Starting with a solution variable with all numbers present and board variable containing the puzzle with 3/4 of numbers cleared, you can add numbers back to the board until there is only one way to solve it:

solution=[[9, 5, 3, 1, 6, 7, 4, 2, 8],
          [4, 2, 8, 3, 5, 9, 7, 6, 1],
          [7, 6, 1, 8, 2, 4, 9, 5, 3],
          [5, 8, 4, 9, 3, 6, 2, 1, 7],
          [6, 3, 9, 7, 1, 2, 5, 8, 4],
          [2, 1, 7, 4, 8, 5, 6, 3, 9],
          [3, 4, 5, 6, 9, 1, 8, 7, 2],
          [8, 7, 2, 5, 4, 3, 1, 9, 6],
          [1, 9, 6, 2, 7, 8, 3, 4, 5]]    
board=[ [0, 0, 0, 0, 0, 0, 0, 0, 8],
        [0, 2, 0, 0, 5, 0, 7, 6, 0],
        [0, 6, 0, 0, 0, 0, 0, 0, 3],
        [5, 0, 0, 0, 0, 0, 2, 0, 7],
        [0, 3, 0, 0, 1, 0, 0, 0, 0],
        [2, 0, 0, 4, 0, 0, 0, 3, 0],
        [0, 0, 0, 6, 0, 0, 0, 0, 0],
        [8, 0, 0, 0, 0, 0, 0, 0, 0],
        [1, 0, 0, 2, 7, 0, 0, 4, 0]]
    
import random
from itertools import islice
while True:
    solved  = [*islice(shortSudokuSolve(board),2)]
    if len(solved)==1:break
    diffPos = [(r,c) for r in range(9) for c in range(9)
               if solved[0][r][c] != solved[1][r][c] ] 
    r,c = random.choice(diffPos)
    board[r][c] = solution[r][c]

output:

╔═══╤═══╤═══╦═══╤═══╤═══╦═══╤═══╤═══╗
║   │   │   ║   │   │ 7 ║   │   │ 8 ║
╟───┼───┼───╫───┼───┼───╫───┼───┼───╢
║   │ 2 │   ║   │ 5 │   ║ 7 │ 6 │   ║
╟───┼───┼───╫───┼───┼───╫───┼───┼───╢
║   │ 6 │   ║ 8 │   │ 4 ║   │   │ 3 ║
╠═══╪═══╪═══╬═══╪═══╪═══╬═══╪═══╪═══╣
║ 5 │   │   ║   │   │   ║ 2 │   │ 7 ║
╟───┼───┼───╫───┼───┼───╫───┼───┼───╢
║   │ 3 │   ║   │ 1 │   ║   │   │   ║
╟───┼───┼───╫───┼───┼───╫───┼───┼───╢
║ 2 │   │   ║ 4 │   │   ║   │ 3 │   ║
╠═══╪═══╪═══╬═══╪═══╪═══╬═══╪═══╪═══╣
║   │ 4 │   ║ 6 │   │   ║   │   │   ║
╟───┼───┼───╫───┼───┼───╫───┼───┼───╢
║ 8 │   │   ║   │   │   ║ 1 │   │ 6 ║
╟───┼───┼───╫───┼───┼───╫───┼───┼───╢
║ 1 │   │   ║ 2 │ 7 │   ║   │ 4 │   ║
╚═══╧═══╧═══╩═══╧═══╧═══╩═══╧═══╧═══╝

Note that this will work in a reasonable time for 9x9 sudoku boards but you will need a much better/faster solver function for larger boards

Also note that this will often produce "easy" puzzles as it will add in more numbers than absolutely necessary in some cases.
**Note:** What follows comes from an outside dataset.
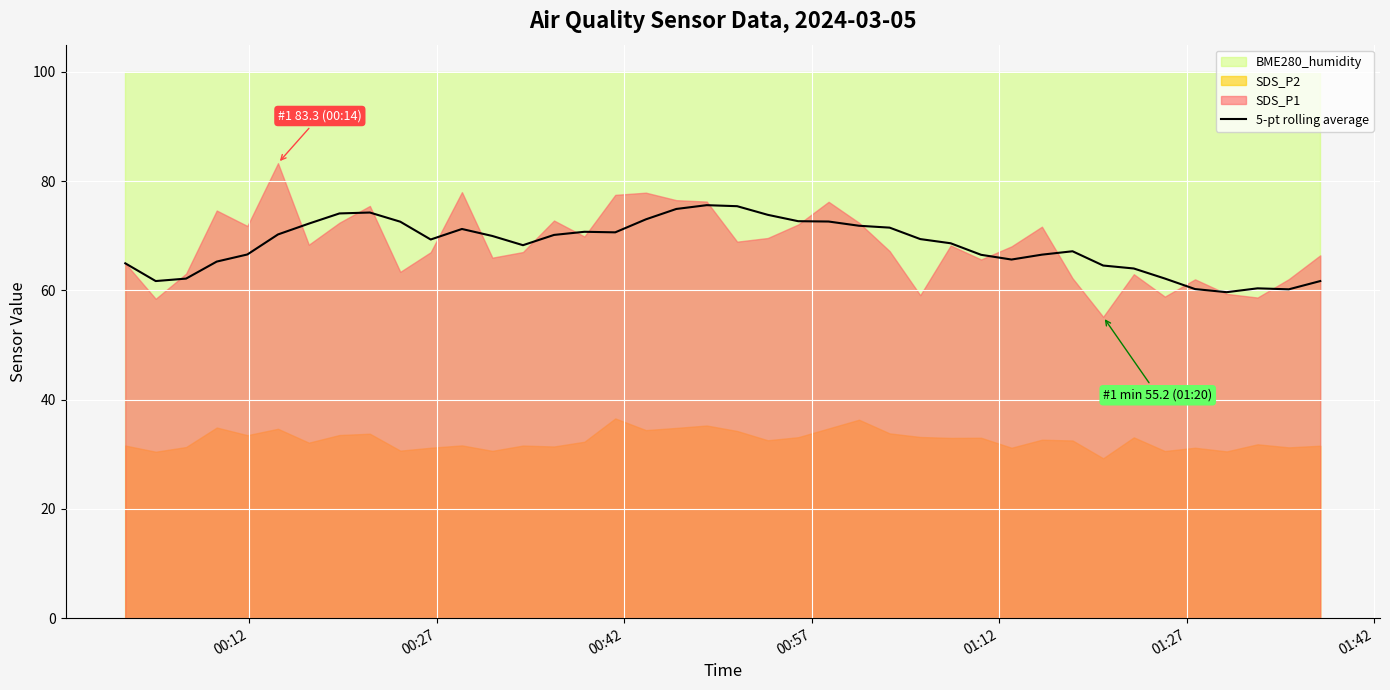

What is the sum of all values?

2733.0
Choosing the minimum set of numbers to add back-in would require a layered or backtracking approach which would be a bit more complex and much slower to run. Starting out with more empty spaces (e.g. 80% or more) will have a good chance of producing a more difficult puzzle within a reasonable timeframe.